When God tells us to sing and raise our hands to him, it’s not because he needs our praise to feel good about himself. It’s for our pleasure in him. When we express our appreciation of God it enhances our enjoyment of him.  Like when we express appreciation for a great painting, or a great steak.  It enhances and completes our enjoyment of it.  When God commands us to give it’s not because he needs the money. He owns the cattle on a thousand hills. It’s for our benefit and good.  When we give, God pours blessings back on us.  When we sow, we reap.  All God’s commands are for our benefit and joy.  That’s why we should serve him cheerfully:

Serve the Lord with gladness! Psalm 100.2

It doesn’t glorify God to serve him cheerlessly. It’s not enough to serve the Lord, we must serve him with gladness. Parents, ever ask your child to do something for you and he responds with as much enthusiasm as if you’d asked him to have a root canal?
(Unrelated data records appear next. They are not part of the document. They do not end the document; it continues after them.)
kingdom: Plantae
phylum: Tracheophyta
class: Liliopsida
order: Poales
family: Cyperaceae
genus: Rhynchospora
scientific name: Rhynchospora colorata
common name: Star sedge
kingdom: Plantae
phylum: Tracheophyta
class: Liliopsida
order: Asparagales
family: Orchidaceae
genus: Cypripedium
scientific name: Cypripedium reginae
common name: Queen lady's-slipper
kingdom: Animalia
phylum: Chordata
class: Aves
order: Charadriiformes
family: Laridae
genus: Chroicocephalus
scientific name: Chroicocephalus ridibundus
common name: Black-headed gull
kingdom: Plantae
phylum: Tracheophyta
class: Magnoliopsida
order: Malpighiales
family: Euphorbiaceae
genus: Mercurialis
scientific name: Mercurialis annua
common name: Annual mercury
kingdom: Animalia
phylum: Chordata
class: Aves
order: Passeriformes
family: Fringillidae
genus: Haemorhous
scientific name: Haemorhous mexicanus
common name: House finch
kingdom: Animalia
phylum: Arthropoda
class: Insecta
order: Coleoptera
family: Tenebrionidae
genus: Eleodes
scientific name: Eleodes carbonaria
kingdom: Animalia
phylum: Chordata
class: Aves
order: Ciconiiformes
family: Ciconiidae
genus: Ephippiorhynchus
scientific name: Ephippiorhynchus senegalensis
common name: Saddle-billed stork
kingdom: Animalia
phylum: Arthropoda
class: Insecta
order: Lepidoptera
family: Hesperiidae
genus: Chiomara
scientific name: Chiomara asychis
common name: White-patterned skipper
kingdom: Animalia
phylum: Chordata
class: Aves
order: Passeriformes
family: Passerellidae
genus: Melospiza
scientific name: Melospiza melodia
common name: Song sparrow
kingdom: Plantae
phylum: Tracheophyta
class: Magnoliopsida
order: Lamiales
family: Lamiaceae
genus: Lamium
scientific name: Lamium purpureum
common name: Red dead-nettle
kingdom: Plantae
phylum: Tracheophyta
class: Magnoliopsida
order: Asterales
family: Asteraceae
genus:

How does that make you feel? He may do the chore, but if he does it with grumbling or ingratitude it doesn’t please you. You almost feel like saying ‘don’t bother.’  

God loves a cheerful giver.  Do you think it glorifies God when we grudgingly say ‘Alright, here’s my buck’?  He loves a cheerful giver because glad giving displays the value of Christ. That he is more valuable than all our money. It shows we believe he’s generous and good and will bless and provide for us.

God doesn’t need our work or our praises or our money.  He gives them to us as gifts to display his glory and enhance our enjoyment of him.  So let’s serve the Lord with gladness today.

Jesus Spent 30 Years Being Boring

For the first 30 years of his life, Jesus was boring. He was an unknown carpenter who wasn’t doing “big” things for God. He worked alongside his dad, using his hands to shape, shave, and tack together pieces of wood. He quietly studied the scriptures, and grew in stature with God and men. He didn’t have a public ministry. He didn’t write any books, go on a conference tour, adopt an orphan, give away 75% of his income, or go on multiple missions trips. He loved the Lord with all his heart, honored his mother and father, and quietly went about his work.

Was Jesus wasting his life? Absolutely not. He was doing exactly what God had called him to do. As his hands ran over rough planks of wood, he was quietly earning our salvation. Jesus, the lowly carpenter, the furniture maker, was as radical as they come. And for thirty years he was quiet.

You don’t have to leave home to be crazy on fire for the Lord. Jesus spent his first thirty years simply working and obeying. This tells me that it’s possible to be radical while changing diapers, or creating spreadsheets, or plowing snow, or doing whatever mundane task you are called to. For the Christian, there is no such thing as insignificant work.

Being radical for Jesus means obeying Jesus, loving Jesus, and proclaiming Jesus wherever we are, whether that’s in the mission fields of Cambodia or behind the counter at Starbucks.